D-Flow: Differentiating through Flows for Controlled Generation

Heli Ben-Hamu,Omri Puny,Itai Gat,Brian Karrer,Uriel Singer,Yaron Lipman
2024-07-21
Abstract:Taming the generation outcome of state of the art Diffusion and Flow-Matching (FM) models without having to re-train a task-specific model unlocks a powerful tool for solving inverse problems, conditional generation, and controlled generation in general. In this work we introduce D-Flow, a simple framework for controlling the generation process by differentiating through the flow, optimizing for the source (noise) point. We motivate this framework by our key observation stating that for Diffusion/FM models trained with Gaussian probability paths, differentiating through the generation process projects gradient on the data manifold, implicitly injecting the prior into the optimization process. We validate our framework on linear and non-linear controlled generation problems including: image and audio inverse problems and conditional molecule generation reaching state of the art performance across all.
Machine Learning
What problem does this paper attempt to address?

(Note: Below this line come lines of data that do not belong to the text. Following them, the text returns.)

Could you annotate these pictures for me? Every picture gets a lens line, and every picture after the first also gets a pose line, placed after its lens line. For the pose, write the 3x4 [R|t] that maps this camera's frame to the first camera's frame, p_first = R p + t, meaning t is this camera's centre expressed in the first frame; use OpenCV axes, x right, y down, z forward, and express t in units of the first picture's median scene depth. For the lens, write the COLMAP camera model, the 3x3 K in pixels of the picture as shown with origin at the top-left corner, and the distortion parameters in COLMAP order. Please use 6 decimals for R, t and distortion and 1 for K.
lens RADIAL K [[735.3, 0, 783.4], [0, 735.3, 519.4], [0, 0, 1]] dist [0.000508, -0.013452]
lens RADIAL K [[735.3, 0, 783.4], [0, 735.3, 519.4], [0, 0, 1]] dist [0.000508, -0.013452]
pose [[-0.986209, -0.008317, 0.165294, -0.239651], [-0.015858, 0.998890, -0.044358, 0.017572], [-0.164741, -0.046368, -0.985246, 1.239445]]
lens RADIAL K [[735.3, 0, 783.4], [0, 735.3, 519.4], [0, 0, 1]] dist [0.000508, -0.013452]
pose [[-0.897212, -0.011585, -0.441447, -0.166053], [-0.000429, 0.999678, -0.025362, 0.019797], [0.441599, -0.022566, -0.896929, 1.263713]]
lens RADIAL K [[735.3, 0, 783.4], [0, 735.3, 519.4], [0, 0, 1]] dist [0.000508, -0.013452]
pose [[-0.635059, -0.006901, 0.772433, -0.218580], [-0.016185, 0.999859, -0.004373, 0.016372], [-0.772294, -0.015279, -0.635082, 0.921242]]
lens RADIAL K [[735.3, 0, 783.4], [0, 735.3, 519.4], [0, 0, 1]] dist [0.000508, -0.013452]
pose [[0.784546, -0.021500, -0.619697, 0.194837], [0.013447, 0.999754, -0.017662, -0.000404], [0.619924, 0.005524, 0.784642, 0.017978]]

### What problem does this paper attempt to solve? This paper aims to address the issue of controlled generation in generative models (especially diffusion models and flow matching models) without retraining specific task models. Specifically, the paper proposes a framework named **D-Flow** that optimizes the generation results by differentiating through the generative process. This method can be applied to various controlled generation tasks, including inverse problems in image and audio, as well as conditional molecule generation, achieving state-of-the-art performance in all applications. ### Main Contributions: 1. **Proposed Framework**: The paper introduces a framework based on differentiating through the generative process for controlled generation using pre-trained diffusion or flow matching models. 2. **Implicit Regularization**: It demonstrates that the optimization method through differentiating the generative process can inject an implicit prior, which helps project the gradients onto the data manifold. 3. **Wide Applicability**: Experiments show that this method performs excellently across multiple tasks in different domains, including image inverse problems, text-to-image generation, and molecule generation.